I finished the pre-work on Saturday night. So that was module 5 (Math) and 6 (Conclusion and Reviews).
So the Math was: number systems, order of operations, linear equations, exponents, logarithm, averages, and geometry.
Binary hexadecimal and decimal
- Binary == base 2
- Decimal == base 10
- Hexadecimal == base 16
And when you are using the hexadecimal system, the value of the letters are as follows:
- A == 10
- B == 11
- C == 12
- D == 13
- E == 14
- F == 15
How to convert from binary to decimal
How to convert from hexadecimal to decimal: https://www.binaryhexconverter.com/hex-to-decimal-converter
Order of Operations
We have to consider the order of operations used in math as well as the order of precedence used in Python, which is basically the same as PEMDAS used in arithmetic/math.
- Parentheses ()
- Exponentiation **
- Multiplication * and Division / [if there is more than one of these in the expression, they are evaluated left to right]
- Addition + and Subtraction – [if there is more than one of these in the expression, they are evaluated left to right]
The basics of linear equations, which are all about using what you do know to find out what you don’t know.
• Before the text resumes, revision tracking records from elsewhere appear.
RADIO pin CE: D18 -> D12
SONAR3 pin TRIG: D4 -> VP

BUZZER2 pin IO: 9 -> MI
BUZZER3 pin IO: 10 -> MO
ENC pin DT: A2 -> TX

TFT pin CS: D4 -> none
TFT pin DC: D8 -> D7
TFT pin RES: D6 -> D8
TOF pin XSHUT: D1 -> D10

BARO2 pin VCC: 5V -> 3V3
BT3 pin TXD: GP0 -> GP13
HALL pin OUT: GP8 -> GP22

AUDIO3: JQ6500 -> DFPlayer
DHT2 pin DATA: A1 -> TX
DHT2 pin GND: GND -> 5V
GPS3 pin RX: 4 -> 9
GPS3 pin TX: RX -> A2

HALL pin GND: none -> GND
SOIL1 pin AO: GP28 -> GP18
How we get a variable like x to stand on its own, with a solvable expression on the other side of the equals sign. We accomplish this by using what amounts to a variation of the Golden Rule, “do to others what you would have them do to you.” In this case, it is “do to the side without the variable that which you do to the side with the variable.”
A repl calculating interest compounded monthly, which to my surprise, involved exponents!
Now that I am looking at it again, I remember helping my son figure out compound interest in school, but clearly it didn’t stick for me, because it looked brand new to me two days ago.
Logarithms are used in computer programming to simplify mathematical calculations. They are used in computer modeling, computer imaging, cryptology, and evaluating the complexity of algorithms. The key point to remember is that logarithms are the reverse of the operation of exponentiation.
There are three types of averages: mean, median, and mode. a mean average can be found by adding up all the numbers in a list and then dividing that result by the number of items in the list.
sidenote on len function
The len function gives us the number of items in a string.
Perimeter and area of a rectangle
A repl calculating perimeter and area of a rectangle
- Area of rectangle = length * width
- Perimeter of rectangle = 2 * (length + width)
- Area of square = side * side (or, side ** 2 remember that ** is the Python exponent operator)
- Perimeter of square = 4 * side
Radius, diameter, and circumference of a circle
Repl calculating radius, diameter and circumference of a circle
- Radius = Diameter / 2 (Note: this is another way of saying the radius is half the diameter.)
- Radius = Circumference / (pi * 2)
- Diameter = Radius * 2
- Diameter = Circumference / pi
- Circumference/Diameter = pi
- Circumference = Diameter * pi
- Circumference = Radius * pi * 2
Area of a circle
A Repl calculating area of a circle
- Area = pi * (radius **2)
- Area = pi * ((diameter / 2) ** 2)
- Pi = area/(radius **2)
Conclusion and Review
What we’ve learned so far . . .
- what programming, coding, and debugging are
- how best to learn new skills and information
- how your computer works
- how to code basic programs in Python
- and a number of math fundamentals that are useful for coding.
Super Common Bugs To Be Aware Of
Here is a list of common errors that Python programmers encounter:
- Using the assignment operator = when you mean to use the equality operator ==.
- Failing to match parentheses (i.e., you are missing an opening or a closing one somewhere in your code).
- Incorrect indentation. This could be a code block (like a loop body, for one) not being indented properly, or if you mix tabs and spaces in your indents you can trigger an error.
- Typos in your variable or function names.
- Quote issues: mixing single and double quotes, forgetting a quote, using a quote around a boolean value, doing something like this text
- Using a variable, or object, before you have initialized it.
- Naming local variables and global variables the same and then trying to use both in the same scope.